Page extract –
((

Try and find out more about what is going on. It might be harder for them to get time to themselves whilst in lockdown, only ask questions when you think it is safe to do so, ie. when they are alone doing the shopping or taking a walk; or in a room by themselves. Ask them if it’s safe to talk, and use ask yes/no questions if necessary. 

Approach it gently, take your time. They might say everything is fine, but you’ve opened the door for them to tell you more. Be mindful that it may feel unsafe for a survivor to tell a friend or family member what’s happening, try not to get frustrated if you feel that they are not telling you the full story. 

2. Validate their experience, challenge their doubt and self-blame 

If they tell you more about what’s going on, listen to them, believe them, and reassure them that it’s not their fault.  

They might be doubting themselves or feeling like they are making a big deal out of nothing. Hearing things like ‘that sounds really difficult’, ‘this seems like it’s making you feel really bad’ lets them know that you are listening, you believe them, and what they are saying is valid. 

They might feel like something is all their fault or focus on things they’ve done wrong – after all, this is what they are hearing from the person who is abusing them all the time! You can offer a different perspective on this: saying things like “it doesn’t sound like it’s your fault”, “I don’t think you’ve done anything wrong here”, “what you’ve done seems reasonable to me”, can provide some reassurance for them and highlight that they are not to blame. 

It’s important to recognise that some of the most powerful forms of abuse are not physical – coercive control, financial abuse and psychological abuse can be extremely damaging and often result in a survivor feeling trapped and powerless. If someone discloses any form of abuse to you, validate their experience, support them, and advise them to seek help. 

3. Tell them about the support that is available 

You can share the number of the Solace’s helpline, the national domestic abuse helpline, or of local service (find out what’s available in your area on your local authority website). Let them know that the helplines are there to provide free, confidential support, that we will listen, and that we will never judge, stigmatise or blame them.  

Remember, specialist services are there to help provide support and advice. Don’t try to take it all on yourself and offer advice – what might be good advice for one person, could put another person at risk. Specialist workers can assess the risks, safety plan and provide advice and guidance.

))

Answer these questions from the guidance on supporting an abuse survivor:
1. When does it suggest it is safe to ask questions?
2. Which non-physical forms of abuse does it name?
3. Who does it say can assess the risks and make a safety plan?

Extracted data –
((

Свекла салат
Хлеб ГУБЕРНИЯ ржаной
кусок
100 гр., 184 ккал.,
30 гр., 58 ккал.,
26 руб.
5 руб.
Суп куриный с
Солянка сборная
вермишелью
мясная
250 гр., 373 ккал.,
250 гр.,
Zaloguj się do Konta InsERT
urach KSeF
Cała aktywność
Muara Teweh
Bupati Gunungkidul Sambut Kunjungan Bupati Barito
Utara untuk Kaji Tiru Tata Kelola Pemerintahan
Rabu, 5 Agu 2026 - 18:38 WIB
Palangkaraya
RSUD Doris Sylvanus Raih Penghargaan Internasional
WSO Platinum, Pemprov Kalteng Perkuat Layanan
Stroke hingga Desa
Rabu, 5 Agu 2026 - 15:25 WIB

))
((

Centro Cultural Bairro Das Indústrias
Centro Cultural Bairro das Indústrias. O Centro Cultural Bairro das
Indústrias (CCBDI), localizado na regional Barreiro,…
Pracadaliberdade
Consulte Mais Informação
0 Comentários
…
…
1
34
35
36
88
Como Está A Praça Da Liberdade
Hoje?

))

Written response –
1. When they are alone, such as doing the shopping, taking a walk, or in a room by themselves.
2. Coercive control, financial abuse and psychological abuse.
3. Specialist workers.